[DATASET EXCERPTS Boundary: Start]

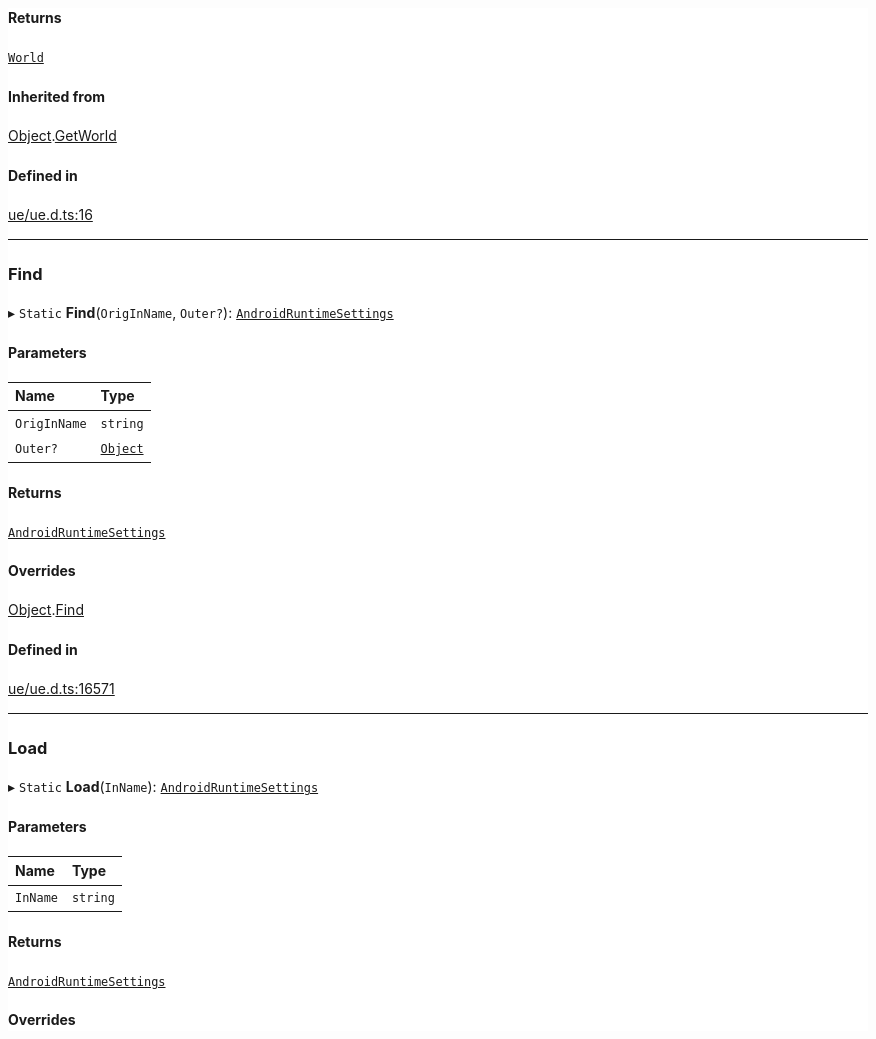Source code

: #### Returns

[`World`](ue_ue.World.md)

#### Inherited from

[Object](ue_ue.Object.md).[GetWorld](ue_ue.Object.md#getworld)

#### Defined in

[ue/ue.d.ts:16](https://github.com/YugMetaverse/yug_typings/blob/b7d9b19/ue/ue.d.ts#L16)

___

### Find

▸ `Static` **Find**(`OrigInName`, `Outer?`): [`AndroidRuntimeSettings`](ue_ue.AndroidRuntimeSettings.md)

#### Parameters

| Name | Type |
| :------ | :------ |
| `OrigInName` | `string` |
| `Outer?` | [`Object`](ue_ue.Object.md) |

#### Returns

[`AndroidRuntimeSettings`](ue_ue.AndroidRuntimeSettings.md)

#### Overrides

[Object](ue_ue.Object.md).[Find](ue_ue.Object.md#find)

#### Defined in

[ue/ue.d.ts:16571](https://github.com/YugMetaverse/yug_typings/blob/b7d9b19/ue/ue.d.ts#L16571)

___

### Load

▸ `Static` **Load**(`InName`): [`AndroidRuntimeSettings`](ue_ue.AndroidRuntimeSettings.md)

#### Parameters

| Name | Type |
| :------ | :------ |
| `InName` | `string` |

#### Returns

[`AndroidRuntimeSettings`](ue_ue.AndroidRuntimeSettings.md)

#### Overrides
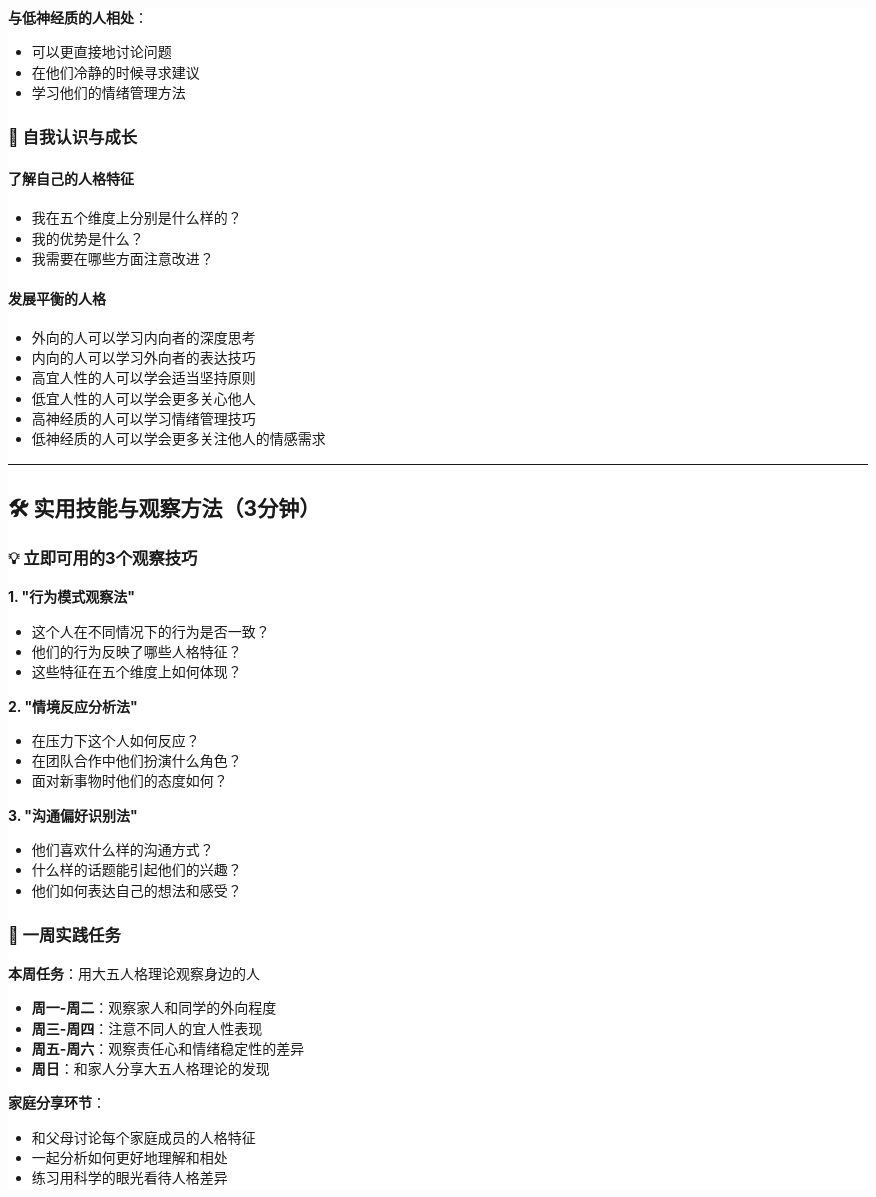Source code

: **与低神经质的人相处**：
- 可以更直接地讨论问题
- 在他们冷静的时候寻求建议
- 学习他们的情绪管理方法

### 🧭 自我认识与成长

#### **了解自己的人格特征**
- 我在五个维度上分别是什么样的？
- 我的优势是什么？
- 我需要在哪些方面注意改进？

#### **发展平衡的人格**
- 外向的人可以学习内向者的深度思考
- 内向的人可以学习外向者的表达技巧
- 高宜人性的人可以学会适当坚持原则
- 低宜人性的人可以学会更多关心他人
- 高神经质的人可以学习情绪管理技巧
- 低神经质的人可以学会更多关注他人的情感需求

---

## 🛠️ 实用技能与观察方法（3分钟）

### 💡 立即可用的3个观察技巧

**1. "行为模式观察法"**
- 这个人在不同情况下的行为是否一致？
- 他们的行为反映了哪些人格特征？
- 这些特征在五个维度上如何体现？

**2. "情境反应分析法"**
- 在压力下这个人如何反应？
- 在团队合作中他们扮演什么角色？
- 面对新事物时他们的态度如何？

**3. "沟通偏好识别法"**
- 他们喜欢什么样的沟通方式？
- 什么样的话题能引起他们的兴趣？
- 他们如何表达自己的想法和感受？

### 📅 一周实践任务

**本周任务**：用大五人格理论观察身边的人
- **周一-周二**：观察家人和同学的外向程度
- **周三-周四**：注意不同人的宜人性表现
- **周五-周六**：观察责任心和情绪稳定性的差异
- **周日**：和家人分享大五人格理论的发现

**家庭分享环节**：
- 和父母讨论每个家庭成员的人格特征
- 一起分析如何更好地理解和相处
- 练习用科学的眼光看待人格差异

[DATASET EXCERPTS Boundary: End]

EXERCISE
Take the listing above and restate it word for word, without its pictures.

EXERCISE ANSWER
Source code

: #### Returns

[`World`](ue_ue.World.md)

#### Inherited from

[Object](ue_ue.Object.md).[GetWorld](ue_ue.Object.md#getworld)

#### Defined in

[ue/ue.d.ts:16](https://github.com/YugMetaverse/yug_typings/blob/b7d9b19/ue/ue.d.ts#L16)

___

### Find

▸ `Static` **Find**(`OrigInName`, `Outer?`): [`AndroidRuntimeSettings`](ue_ue.AndroidRuntimeSettings.md)

#### Parameters

| Name | Type |
| :------ | :------ |
| `OrigInName` | `string` |
| `Outer?` | [`Object`](ue_ue.Object.md) |

#### Returns

[`AndroidRuntimeSettings`](ue_ue.AndroidRuntimeSettings.md)

#### Overrides

[Object](ue_ue.Object.md).[Find](ue_ue.Object.md#find)

#### Defined in

[ue/ue.d.ts:16571](https://github.com/YugMetaverse/yug_typings/blob/b7d9b19/ue/ue.d.ts#L16571)

___

### Load

▸ `Static` **Load**(`InName`): [`AndroidRuntimeSettings`](ue_ue.AndroidRuntimeSettings.md)

#### Parameters

| Name | Type |
| :------ | :------ |
| `InName` | `string` |

#### Returns

[`AndroidRuntimeSettings`](ue_ue.AndroidRuntimeSettings.md)

#### Overrides
Source code

: **与低神经质的人相处**：
- 可以更直接地讨论问题
- 在他们冷静的时候寻求建议
- 学习他们的情绪管理方法

### 🧭 自我认识与成长

#### **了解自己的人格特征**
- 我在五个维度上分别是什么样的？
- 我的优势是什么？
- 我需要在哪些方面注意改进？

#### **发展平衡的人格**
- 外向的人可以学习内向者的深度思考
- 内向的人可以学习外向者的表达技巧
- 高宜人性的人可以学会适当坚持原则
- 低宜人性的人可以学会更多关心他人
- 高神经质的人可以学习情绪管理技巧
- 低神经质的人可以学会更多关注他人的情感需求

---

## 🛠️ 实用技能与观察方法（3分钟）

### 💡 立即可用的3个观察技巧

**1. "行为模式观察法"**
- 这个人在不同情况下的行为是否一致？
- 他们的行为反映了哪些人格特征？
- 这些特征在五个维度上如何体现？

**2. "情境反应分析法"**
- 在压力下这个人如何反应？
- 在团队合作中他们扮演什么角色？
- 面对新事物时他们的态度如何？

**3. "沟通偏好识别法"**
- 他们喜欢什么样的沟通方式？
- 什么样的话题能引起他们的兴趣？
- 他们如何表达自己的想法和感受？

### 📅 一周实践任务

**本周任务**：用大五人格理论观察身边的人
- **周一-周二**：观察家人和同学的外向程度
- **周三-周四**：注意不同人的宜人性表现
- **周五-周六**：观察责任心和情绪稳定性的差异
- **周日**：和家人分享大五人格理论的发现

**家庭分享环节**：
- 和父母讨论每个家庭成员的人格特征
- 一起分析如何更好地理解和相处
- 练习用科学的眼光看待人格差异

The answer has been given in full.